Remote Sensing-Oriented World Model
Yuxi Lu, Biao Wu, Zhidong Li, Kunqi Li, Chenya Huang, Huacan Wang, Qizhen Lan, Ronghao Chen, Ling Chen, Bin Liang
TL;DR
The paper addresses the lack of real-world validation for world models in remote sensing by proposing direction-conditioned spatial extrapolation as the core task. It introduces RSWISE, a 1,600-task benchmark across general, flood, urban, and rural scenarios, evaluated with distributional fidelity (FID) and semantic spatial reasoning (GPT-4o). The authors present RemoteBAGEL, a unified multimodal framework trained on action-conditioned data to perform spatial extrapolation with explicit directional control and geographic coherence. Experiments show RemoteBAGEL achieving state-of-the-art performance on RSWISE, including robust generalization to out-of-distribution hurricane scenarios, highlighting the potential for geospatial reasoning in Earth observation applications.
Abstract
World models have shown potential in artificial intelligence by predicting and reasoning about world states beyond direct observations. However, existing approaches are predominantly evaluated in synthetic environments or constrained scene settings, limiting their validation in real-world contexts with broad spatial coverage and complex semantics. Meanwhile, remote sensing applications urgently require spatial reasoning capabilities for disaster response and urban planning. This paper bridges these gaps by introducing the first framework for world modeling in remote sensing.
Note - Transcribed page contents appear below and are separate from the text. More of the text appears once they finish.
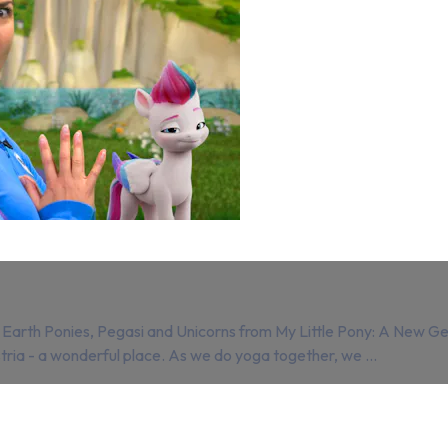
rth Ponies, Pegasi and Unicorns from My Little Pony: A New Gener
stria - a wonderful place. As we do yoga together, we ...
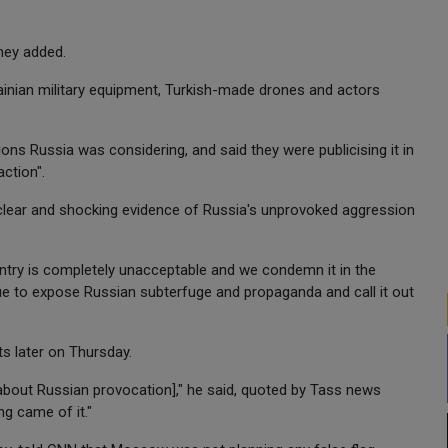
they added.
ainian military equipment, Turkish-made drones and actors
ions Russia was considering, and said they were publicising it in
ction".
s clear and shocking evidence of Russia's unprovoked aggression
untry is completely unacceptable and we condemn it in the
nue to expose Russian subterfuge and propaganda and call it out
s later on Thursday.
ls about Russian provocation]," he said, quoted by Tass news
ng came of it."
We formulate remote sensing world modeling as direction-conditioned spatial extrapolation, where models generate semantically consistent adjacent image tiles given a central observation and directional instruction. To enable rigorous evaluation, we develop RSWISE (Remote Sensing World-Image Spatial Evaluation), a benchmark containing 1,600 evaluation tasks across four scenarios: general, flood, urban, and rural. RSWISE combines visual fidelity assessment with instruction compliance evaluation using GPT-4o as a semantic judge, ensuring models genuinely perform spatial reasoning rather than simple replication. Afterwards, we present RemoteBAGEL, a unified multimodal model fine-tuned on remote sensing data for spatial extrapolation tasks. Extensive experiments demonstrate that RemoteBAGEL consistently outperforms state-of-the-art baselines on RSWISE.